Nootka Selections 1899 — Nuu-chah-nulth Scripture (Canada)
Overview
Nootka Selections 1899 is 4-book scripture portions in the Nuu-chah-nulth language of Vancouver Island, British Columbia, Canada, published by the British & Foreign Bible Society (BFBS) in 1899 and available via YouVersion/Bible.com (ID 3800). This historical translation was produced using the name Nootka — the external designation that European explorers and traders applied to the people and their language from the late 18th century onward, originating from a misunderstanding during Captain Cook's 1778 visit to Nootka Sound. The community's own self-designation is Nuu-chah-nulth ("people who live along the mountains and sea"), adopted formally in the 1970s. The 1899 scripture portions represent one of the earliest published Bible texts for any Pacific Northwest Indigenous language, reflecting late 19th-century Protestant missionary and Bible Society activity on the British Columbia coast.
Language and People
Nuu-chah-nulth (ISO 639-3: nuk; historical name: Nootka) is a Wakashan language: Wakashan → Southern Wakashan branch (also called Nootkan). The Wakashan family includes two closely related branches: Northern Wakashan (Heiltsuk, Kwakwala/Kwak'wala, Oowekyala, Haisla) and Southern Wakashan (Nuu-chah-nulth, Ditidaht, Makah). The Southern Wakashan/Nootkan languages are spoken on Vancouver Island and the Olympic Peninsula (Makah in Washington State, USA). The Wakashan family is a language isolate — not related to any other recognized language family.

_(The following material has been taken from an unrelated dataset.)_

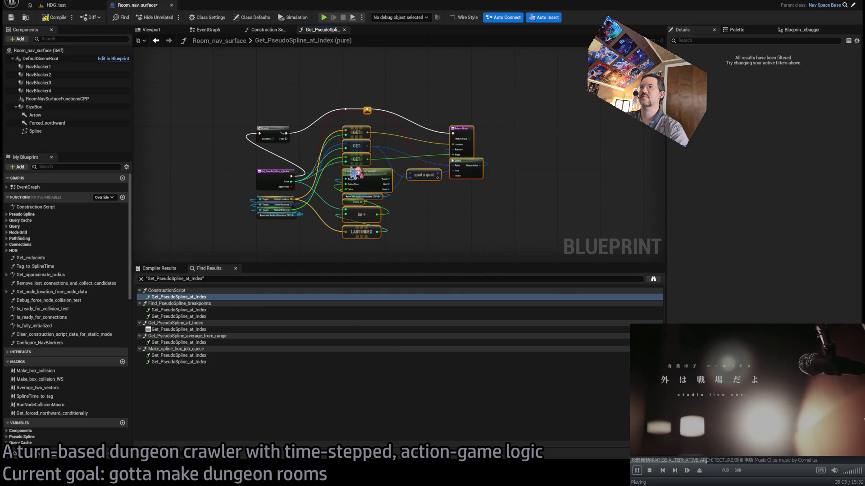
drag(363, 129, 449, 131)
scroll(275, 130, up, 3)
drag(274, 131, 424, 131)
drag(391, 104, 572, 108)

The Nuu-chah-nulth community inhabits:
- Western Vancouver Island, British Columbia, Canada — the exposed Pacific coast from Cape Cook in the north to Victoria area in the south
- Nootka Sound and adjacent inlets — the historically most prominent Nuu-chah-nulth territory, visited by European explorers from the 1770s onward
Estimated speakers: approximately 850–1,000 fluent speakers today (severely endangered; most remaining fluent speakers are elders; active revitalization programs are underway); the historical Nuu-chah-nulth population before European contact was estimated at ~30,000.
Cultural Context
The Nuu-chah-nulth were among the first Pacific Northwest Indigenous peoples to have sustained contact with European traders and explorers, beginning with Captain James Cook's visit to Nootka Sound in 1778. Nootka Sound became a major center of the maritime fur trade in the late 18th century. The Nuu-chah-nulth are known for their open-sea whaling tradition — one of very few Pacific Northwest peoples to hunt whales far offshore — and for their elaborate potlatch ceremonies and carved objects. The 1899 BFBS scripture portions were produced in the context of Presbyterian and Methodist missionary work on Vancouver Island, where several mission stations were active. The language is now critically endangered despite community revitalization efforts.
Publishing and Organizations
Published by the British & Foreign Bible Society (BFBS) (biblesociety.org.uk), founded 1804 in London as the world's first national Bible society. The 1899 Nootka publication is one of many historical texts produced through BFBS's 19th-century worldwide scripture distribution program.